Pourquoi alors Pixar, le berceau d’un immense talent, insiste-t-il pour continuer ces productions ? Pour trouver le motif, il suffit de suivre la piste de l’argent. En particulier, dans les dollars laissés par le merchandising et les produits sous licence, qui peuvent dépasser de loin les recettes de chaque saga au box-office mondial. Bien que Pixar ne rende pas publiques ces données concernant ce type de revenus, à certaines occasions il l’a fait.

En 2011, avec beaucoup d’œufs d’oie en or encore à exploser, John Lasseter, un des directeurs de Pixar, a déclaré que seule la franchise Cars lui avait coûté 10 milliards d’euros en merchandising, ce qui le place en deuxième position après Star Wars. Jouets, draps, tasses, accessoires de cuisine, vêtements…. Beaucoup à vendre qui vient mettre les billets avant l’art et la narration. Ángel Vidal le confirme :

“Il y a aussi les propres préférences de son (ex) patron, John Lasseter. Cars est le projet mascotte de Lasseter, donc, bien que les critiques ne soient peut-être pas les mieux notés, il y a un intérêt interne à faire plus de films de poussettes créatifs aussi bien que commerciaux ; les ventes de jouets de Cars génèrent des milliards, plus que les recettes des films eux-mêmes. Bien qu’ils cherchent toujours à élargir leur portefeuille de projets, ce marché est trop doux pour être abandonné.

Vanity Fair

A propos de cette dernière en particulier Vanity Fair a parlé l’année dernière, et à cette époque, les quelques nouvelles que nous avons eu de Pixar ont accentué cette conviction. Sinon, il est difficile d’imaginer pourquoi un court métrage avec Olaf (Frozen) a été inclus comme personnage principal avant Coco.
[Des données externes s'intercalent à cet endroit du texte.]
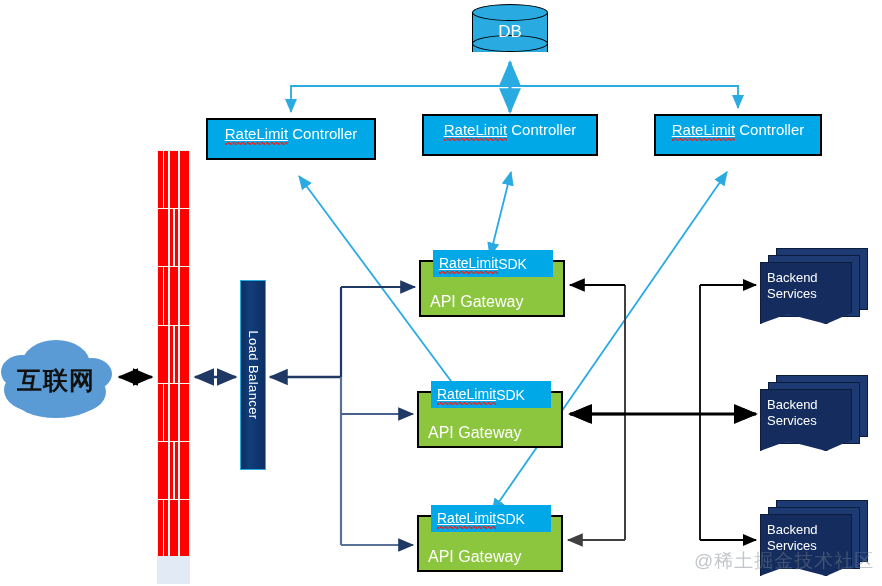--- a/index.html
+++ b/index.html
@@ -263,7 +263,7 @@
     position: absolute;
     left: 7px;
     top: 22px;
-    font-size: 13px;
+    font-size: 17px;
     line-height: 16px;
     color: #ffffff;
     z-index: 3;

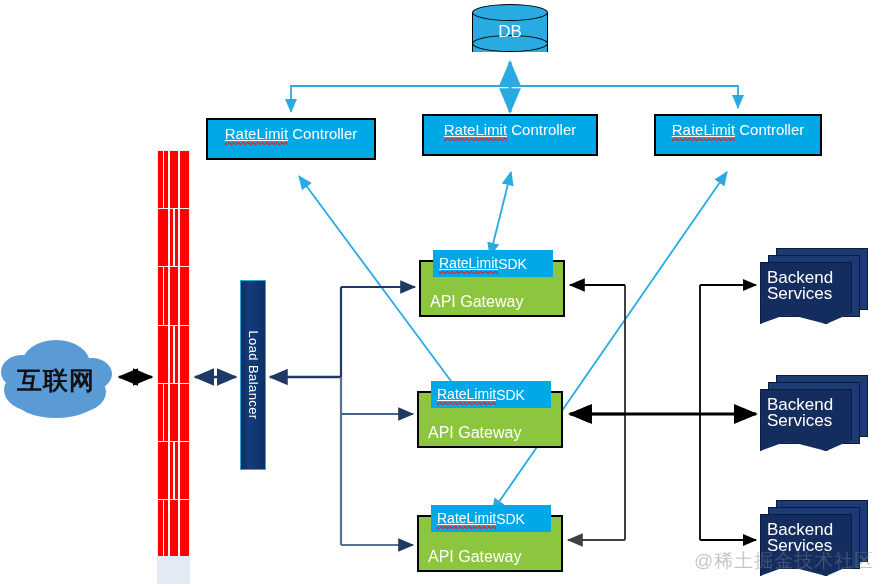--- a/index.html
+++ b/index.html
@@ -283,6 +283,7 @@
     letter-spacing: 1px;
     white-space: nowrap;
     z-index: 9;
+    text-decoration: underline;
   }
 </style>
 </head>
Le court-métrage s’est avéré si mauvais et a causé tant de plaintes que Disney a demandé aux cinémas d’arrêter de le projeter.

Mais la vérité est qu’aucun personnage crâne dans l’attachant et magique Coco ne vendrait autant de poupées de Noël qu’un bonhomme de neige joyeux nommé Olaf. Et là-dedans, nous marchons. Bienvenue sur le nouveau Pixar.